O fracasso da Igreja Católica em impedir a adoção do casamento homossexual na Argentina mostra que o clero, outrora tão poderoso, está perdendo sua influência no país.
A lei, que também autoriza adoções, foi aprovada na semana passada sob aplausos de centenas de casais homossexuais reunidos diante do Congresso. A Igreja se opunha à mudança, qualificando a família homossexual de “perversa”.
“Não sejamos ingênuos: esta não é só uma luta política, é uma estratégia para destruir o plano de Deus”, disse o cardeal arcebispo de Buenos Aires, Jorge Bergoglio, numa carta aos parlamentares antes da votação.
A Cidade do México e o Uruguai já irritaram o clero conservador ao aprovar uma medida similar no ano passado, e outros países vêm se encaminhando para adotar leis socialmente mais liberais.
O presidente do Chile, Sebastián Piñera, prometeu dar mais direitos a casais homossexuais, e a candidata do PT à Presidência da República, Dilma Rousseff, já se manifestou a favor do direito ao aborto no país com a maior população católica do mundo.

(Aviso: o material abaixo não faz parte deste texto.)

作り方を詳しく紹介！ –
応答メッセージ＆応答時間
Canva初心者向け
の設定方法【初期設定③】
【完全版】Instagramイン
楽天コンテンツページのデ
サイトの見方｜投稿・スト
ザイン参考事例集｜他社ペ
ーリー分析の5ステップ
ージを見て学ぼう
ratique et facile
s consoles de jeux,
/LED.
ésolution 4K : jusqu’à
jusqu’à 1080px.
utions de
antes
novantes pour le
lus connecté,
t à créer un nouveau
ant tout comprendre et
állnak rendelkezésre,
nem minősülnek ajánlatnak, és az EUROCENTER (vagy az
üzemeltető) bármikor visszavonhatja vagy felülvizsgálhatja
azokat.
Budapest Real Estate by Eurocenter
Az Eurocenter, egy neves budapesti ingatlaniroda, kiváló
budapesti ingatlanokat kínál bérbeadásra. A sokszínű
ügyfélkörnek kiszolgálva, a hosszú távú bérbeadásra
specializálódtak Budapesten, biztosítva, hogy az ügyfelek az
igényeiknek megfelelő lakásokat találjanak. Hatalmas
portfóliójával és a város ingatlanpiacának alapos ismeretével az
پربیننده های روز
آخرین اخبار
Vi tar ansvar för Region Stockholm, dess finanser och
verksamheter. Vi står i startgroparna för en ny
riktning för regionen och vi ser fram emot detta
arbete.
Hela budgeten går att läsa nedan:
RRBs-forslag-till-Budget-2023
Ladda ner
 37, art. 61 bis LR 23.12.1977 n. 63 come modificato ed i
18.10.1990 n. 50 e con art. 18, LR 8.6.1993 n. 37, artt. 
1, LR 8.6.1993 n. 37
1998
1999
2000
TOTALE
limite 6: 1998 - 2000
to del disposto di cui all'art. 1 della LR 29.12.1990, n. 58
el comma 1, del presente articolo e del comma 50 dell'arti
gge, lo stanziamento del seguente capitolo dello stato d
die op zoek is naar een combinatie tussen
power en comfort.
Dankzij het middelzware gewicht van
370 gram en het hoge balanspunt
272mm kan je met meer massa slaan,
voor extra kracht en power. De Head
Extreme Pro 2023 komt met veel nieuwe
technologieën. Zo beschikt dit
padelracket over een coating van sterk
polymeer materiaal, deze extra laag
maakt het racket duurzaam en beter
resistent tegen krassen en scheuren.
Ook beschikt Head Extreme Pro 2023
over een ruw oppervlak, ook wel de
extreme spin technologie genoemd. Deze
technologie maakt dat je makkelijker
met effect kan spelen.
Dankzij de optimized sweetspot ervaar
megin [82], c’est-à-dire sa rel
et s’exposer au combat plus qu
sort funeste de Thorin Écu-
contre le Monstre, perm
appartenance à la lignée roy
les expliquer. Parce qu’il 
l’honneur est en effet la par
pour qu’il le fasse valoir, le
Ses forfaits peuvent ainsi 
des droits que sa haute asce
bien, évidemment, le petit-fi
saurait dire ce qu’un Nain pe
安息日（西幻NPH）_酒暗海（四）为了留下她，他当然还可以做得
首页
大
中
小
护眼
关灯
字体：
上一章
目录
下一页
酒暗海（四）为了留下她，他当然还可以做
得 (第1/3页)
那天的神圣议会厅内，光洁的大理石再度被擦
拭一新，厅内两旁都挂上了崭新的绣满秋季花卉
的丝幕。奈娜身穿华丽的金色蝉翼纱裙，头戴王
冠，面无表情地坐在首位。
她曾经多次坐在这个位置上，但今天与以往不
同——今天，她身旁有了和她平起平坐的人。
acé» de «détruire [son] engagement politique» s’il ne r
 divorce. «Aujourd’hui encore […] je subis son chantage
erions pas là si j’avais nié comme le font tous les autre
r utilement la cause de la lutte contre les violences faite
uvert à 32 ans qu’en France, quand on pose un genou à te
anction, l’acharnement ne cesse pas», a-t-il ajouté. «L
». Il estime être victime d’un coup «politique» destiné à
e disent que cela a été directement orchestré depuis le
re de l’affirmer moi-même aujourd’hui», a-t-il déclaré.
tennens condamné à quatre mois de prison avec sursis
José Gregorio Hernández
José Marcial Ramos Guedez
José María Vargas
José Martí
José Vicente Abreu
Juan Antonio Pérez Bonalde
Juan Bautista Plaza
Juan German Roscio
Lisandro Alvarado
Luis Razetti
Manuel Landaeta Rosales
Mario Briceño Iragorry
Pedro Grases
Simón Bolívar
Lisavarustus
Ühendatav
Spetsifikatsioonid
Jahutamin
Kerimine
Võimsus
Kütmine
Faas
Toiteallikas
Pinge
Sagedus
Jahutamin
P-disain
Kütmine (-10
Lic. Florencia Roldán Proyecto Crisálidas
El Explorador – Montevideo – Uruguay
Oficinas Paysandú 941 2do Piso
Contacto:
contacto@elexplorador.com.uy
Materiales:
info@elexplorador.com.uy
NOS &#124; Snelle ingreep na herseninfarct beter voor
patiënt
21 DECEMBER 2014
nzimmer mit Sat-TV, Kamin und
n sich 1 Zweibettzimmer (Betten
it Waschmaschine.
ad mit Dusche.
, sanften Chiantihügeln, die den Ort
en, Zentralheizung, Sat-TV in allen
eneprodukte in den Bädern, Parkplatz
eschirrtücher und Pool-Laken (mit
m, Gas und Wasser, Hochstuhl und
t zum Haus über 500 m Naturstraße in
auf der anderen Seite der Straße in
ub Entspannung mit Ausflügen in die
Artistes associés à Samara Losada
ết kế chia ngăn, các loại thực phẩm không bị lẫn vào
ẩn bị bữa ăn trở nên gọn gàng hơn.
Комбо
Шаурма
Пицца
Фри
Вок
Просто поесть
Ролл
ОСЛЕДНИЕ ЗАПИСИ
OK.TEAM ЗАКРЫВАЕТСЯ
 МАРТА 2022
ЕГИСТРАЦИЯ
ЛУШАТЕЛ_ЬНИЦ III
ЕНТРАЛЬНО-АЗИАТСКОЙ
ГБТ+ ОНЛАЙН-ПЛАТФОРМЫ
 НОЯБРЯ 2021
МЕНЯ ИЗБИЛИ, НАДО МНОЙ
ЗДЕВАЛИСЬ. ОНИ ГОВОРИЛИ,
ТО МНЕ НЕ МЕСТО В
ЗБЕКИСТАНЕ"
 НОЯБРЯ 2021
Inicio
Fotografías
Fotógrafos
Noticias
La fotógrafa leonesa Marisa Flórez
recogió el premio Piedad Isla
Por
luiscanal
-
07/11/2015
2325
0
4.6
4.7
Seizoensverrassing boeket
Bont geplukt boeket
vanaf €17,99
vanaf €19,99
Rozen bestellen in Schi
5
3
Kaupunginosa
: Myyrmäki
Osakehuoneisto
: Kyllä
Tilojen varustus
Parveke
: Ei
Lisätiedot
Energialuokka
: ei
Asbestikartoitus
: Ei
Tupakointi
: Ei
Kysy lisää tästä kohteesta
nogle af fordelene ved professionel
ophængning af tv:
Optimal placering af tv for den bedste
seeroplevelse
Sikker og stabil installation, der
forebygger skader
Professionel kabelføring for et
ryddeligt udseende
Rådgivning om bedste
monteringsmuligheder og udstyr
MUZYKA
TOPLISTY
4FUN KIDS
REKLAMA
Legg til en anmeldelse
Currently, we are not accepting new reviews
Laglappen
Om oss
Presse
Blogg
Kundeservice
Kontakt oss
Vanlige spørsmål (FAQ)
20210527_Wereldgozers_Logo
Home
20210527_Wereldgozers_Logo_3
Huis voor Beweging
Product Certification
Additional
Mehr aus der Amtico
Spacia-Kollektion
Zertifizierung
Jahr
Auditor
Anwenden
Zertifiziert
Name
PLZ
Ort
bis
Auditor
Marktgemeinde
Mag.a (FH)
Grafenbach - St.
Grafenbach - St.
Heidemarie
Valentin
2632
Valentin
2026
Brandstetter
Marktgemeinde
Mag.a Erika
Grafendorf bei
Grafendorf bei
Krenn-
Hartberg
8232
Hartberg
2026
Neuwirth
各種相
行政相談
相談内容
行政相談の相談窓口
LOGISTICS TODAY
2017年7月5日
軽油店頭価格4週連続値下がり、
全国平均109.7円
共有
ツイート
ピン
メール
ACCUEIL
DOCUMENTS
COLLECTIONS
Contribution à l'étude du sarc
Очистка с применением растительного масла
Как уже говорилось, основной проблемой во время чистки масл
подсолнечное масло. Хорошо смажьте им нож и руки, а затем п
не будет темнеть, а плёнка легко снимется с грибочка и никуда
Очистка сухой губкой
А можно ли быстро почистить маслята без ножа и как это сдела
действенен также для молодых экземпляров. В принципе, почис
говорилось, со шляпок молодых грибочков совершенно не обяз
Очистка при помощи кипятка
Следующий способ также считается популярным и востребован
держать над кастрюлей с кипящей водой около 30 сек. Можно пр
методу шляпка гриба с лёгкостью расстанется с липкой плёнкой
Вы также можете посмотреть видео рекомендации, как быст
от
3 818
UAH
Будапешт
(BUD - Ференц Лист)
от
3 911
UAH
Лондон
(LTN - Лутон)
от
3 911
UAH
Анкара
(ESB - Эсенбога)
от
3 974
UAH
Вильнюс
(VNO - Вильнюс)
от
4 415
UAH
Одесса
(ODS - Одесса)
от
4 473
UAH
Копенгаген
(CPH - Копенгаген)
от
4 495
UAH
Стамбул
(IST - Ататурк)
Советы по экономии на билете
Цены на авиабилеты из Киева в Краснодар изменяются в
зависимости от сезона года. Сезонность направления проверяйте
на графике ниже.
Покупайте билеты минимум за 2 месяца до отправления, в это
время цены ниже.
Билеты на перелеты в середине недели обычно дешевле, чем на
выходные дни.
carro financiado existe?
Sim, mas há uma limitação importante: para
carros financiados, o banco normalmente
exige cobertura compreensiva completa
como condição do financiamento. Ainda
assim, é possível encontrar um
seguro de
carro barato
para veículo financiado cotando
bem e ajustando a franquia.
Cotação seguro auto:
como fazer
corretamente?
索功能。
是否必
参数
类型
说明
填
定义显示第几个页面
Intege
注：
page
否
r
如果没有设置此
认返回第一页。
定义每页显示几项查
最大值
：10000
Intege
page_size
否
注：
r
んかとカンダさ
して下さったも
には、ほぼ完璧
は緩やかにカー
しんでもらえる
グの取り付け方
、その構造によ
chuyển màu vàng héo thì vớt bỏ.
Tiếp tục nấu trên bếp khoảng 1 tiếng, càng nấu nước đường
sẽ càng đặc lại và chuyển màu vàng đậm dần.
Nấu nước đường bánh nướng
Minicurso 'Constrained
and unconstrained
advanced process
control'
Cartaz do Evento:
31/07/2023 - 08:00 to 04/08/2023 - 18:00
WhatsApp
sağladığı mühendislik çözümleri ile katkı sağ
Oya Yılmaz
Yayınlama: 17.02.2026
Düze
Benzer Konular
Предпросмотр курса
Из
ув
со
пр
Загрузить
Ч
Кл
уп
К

“Evidentemente a Igreja tem perdido presença e influência a respeito de decisões políticas, o que é parte do processo de secularização”, disse Ana María Bidegain, professora de estudos religiosos na Universidade Internacional da Flórida.
“As pessoas ainda são católicas e ainda acreditam nos fundamentos … mas não concordam mais com o que diz (a Igreja) a respeito da moralidade”, afirmou.
Uma das razões citadas por ela para a perda da influência católica é a urbanização da América Latina, onde há mais espaço para as pessoas vivenciarem o catolicismo “do seu jeito.” Outro fator lembrado pela estudiosa são os casos de pedofilia envolvendo padres do mundo todo.
O deputado argentino Ricardo Cuccovillo, do Partido Socialista, acha que o clero ainda tem forte influência sobre alguns parlamentares que “não entendem que a Igreja tem um papel apenas no campo da fé, e que os deputados têm um papel a desempenhar no campo da democracia.”
Ele lembrou que muitos dos regimes militares latino-americanos da década de 1970 tinham fortes vínculos com a Igreja, e na opinião dele a redução da influência católica é parte do aprimoramento democrático
“Outros países avançam em outras áreas, e nós avançamos nos direitos dos homossexuais, e assim complementamos uns aos outros na região. Acho que nesse caso em particular a aprovação da lei terá um efeito de atração (para que outros países façam o mesmo)”, disse o deputado.
Aparentemente temendo que isso ocorra, o arcebispo de Lima, Juan Luis Cipriani, pediu nesta semana aos políticos peruanos que não deixem a questão dos homossexuais dominar a campanha para uma eleição regional de outubro.
“Acho que não há necessidade de imitar a Argentina”, disse ele à imprensa local.